──────── Exercise materials ────────
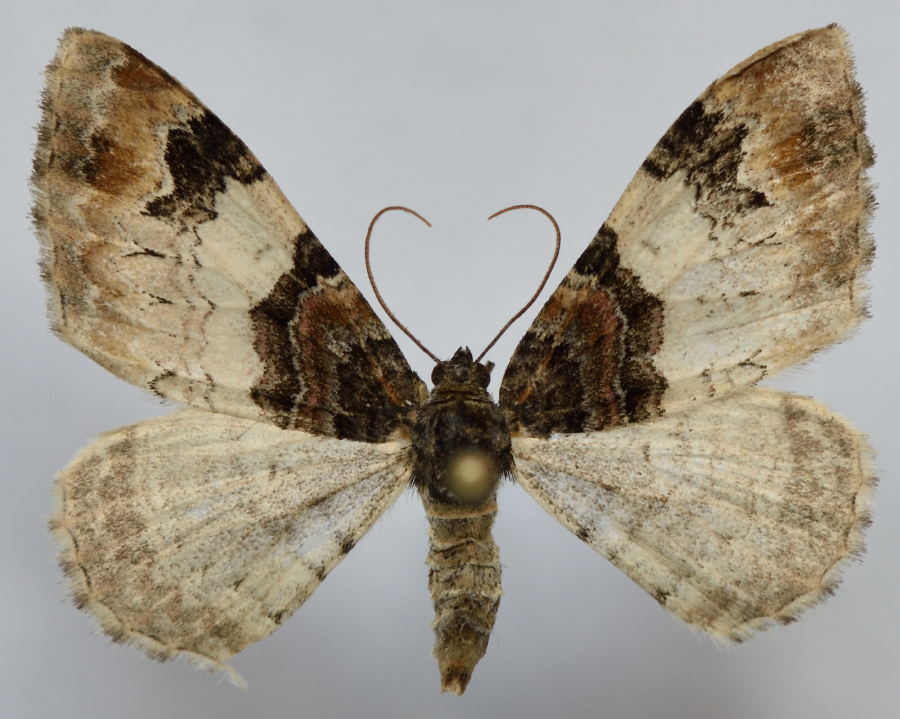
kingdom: Animalia
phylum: Arthropoda
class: Insecta
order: Lepidoptera
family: Geometridae
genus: Catarhoe
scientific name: Catarhoe cuculata
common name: Royal mantle
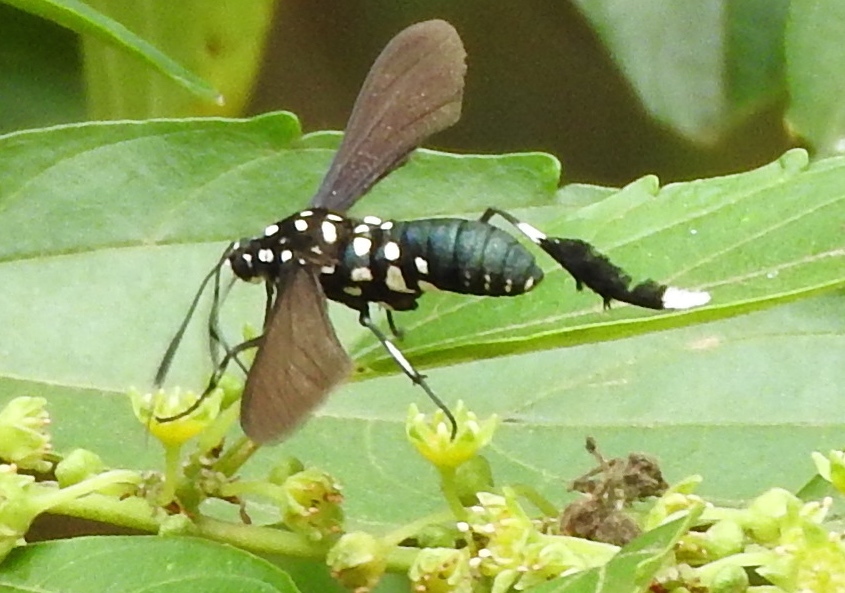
────────
* _Job_: Can you rewrite the listing above with "common name" changed to "vernacular name", leaving every other line as it is and omitting the pictures?

* _Task solution_:
kingdom: Animalia
phylum: Arthropoda
class: Insecta
order: Lepidoptera
family: Geometridae
genus: Catarhoe
scientific name: Catarhoe cuculata
vernacular name: Royal mantle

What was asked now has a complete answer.